Name:
crow
Description:
Benchmarking Commonsense Reasoning in Real-World Tasks
Professor — Lab:
Antoine BosselutNatural Language Processing Lab

Home page:
crow
Layman description:
CRoW is a tool that tests how well computer models can use common sense when performing six different language-related tasks. It does this by taking examples from existing datasets and changing them in ways that violate common sense. The results show that these computer models are still far from matching human performance in using common sense in real-world tasks.
Technical description:
CRoW is a manually-curated, multi-task benchmark that evaluates the ability of models to apply commonsense reasoning in the context of six real-world NLP tasks. It is constructed using a multi-stage data collection pipeline that rewrites examples from existing datasets using commonsense-violating perturbations.
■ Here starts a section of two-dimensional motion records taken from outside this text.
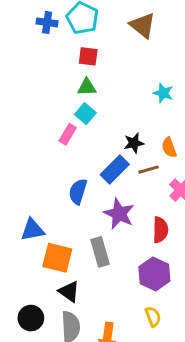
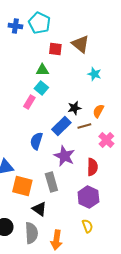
brown triangle: (143, 25) -> (80, 44), moved
red square: (88, 56) -> (55, 49), moved
orange semicircle: (169, 147) -> (98, 111), turned 48
black triangle: (69, 292) -> (39, 209), moved

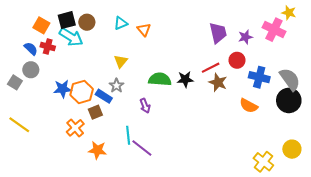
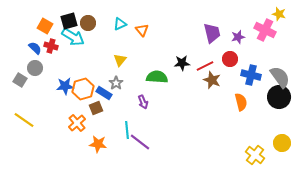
black star: (185, 79) -> (182, 63), moved
orange semicircle: (249, 106) -> (241, 102), turned -132

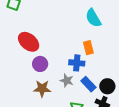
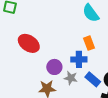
purple circle: (40, 64) -> (54, 67), moved

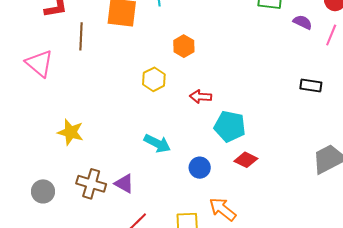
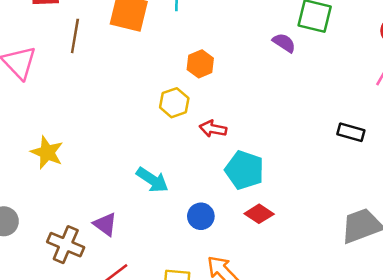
purple semicircle: (303, 22) -> (284, 43), moved
yellow hexagon: (154, 79) -> (174, 103), moved
brown cross: (91, 184) -> (66, 245), moved

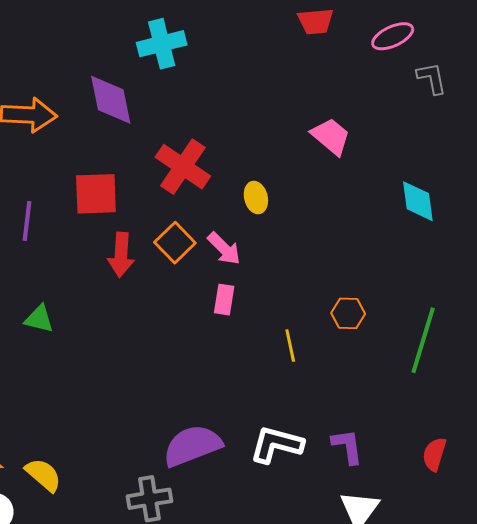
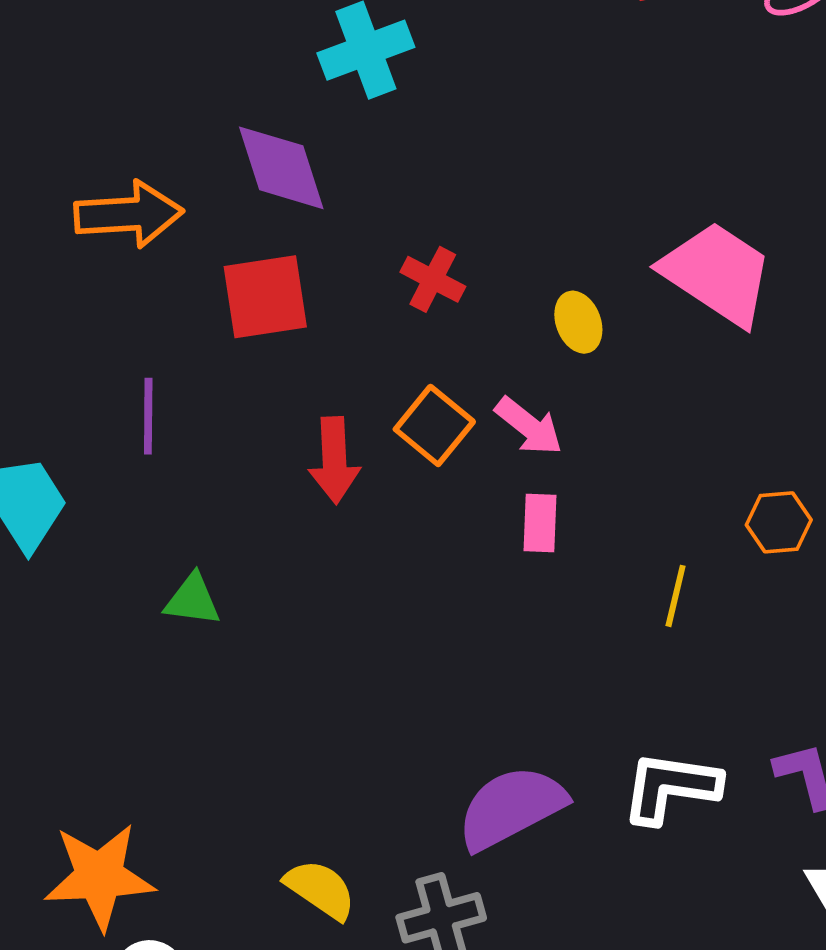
pink trapezoid: (331, 136) -> (717, 273), moved, size x1.5
red cross: (183, 167) -> (433, 279), size x0.6
red square: (96, 194) -> (265, 297), moved
yellow line: (290, 345) -> (676, 596), turned 32
yellow semicircle: (43, 475) -> (320, 889), moved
The study reveals a significant performance gap when NLP systems are evaluated on CRoW compared to humans, indicating that commonsense reasoning is far from being solved in real-world task settings.
Project status:
active — entered showcase: 2024-02-20 — entry updated: 2024-02-20

Source code:
Personal Github - last commit: 2023-12-14
Code quality:
This project has not yet been evaluated by the C4DT Factory team. We will be happy to evaluate it upon request.
Project type:
Toolset
Programming language:
Python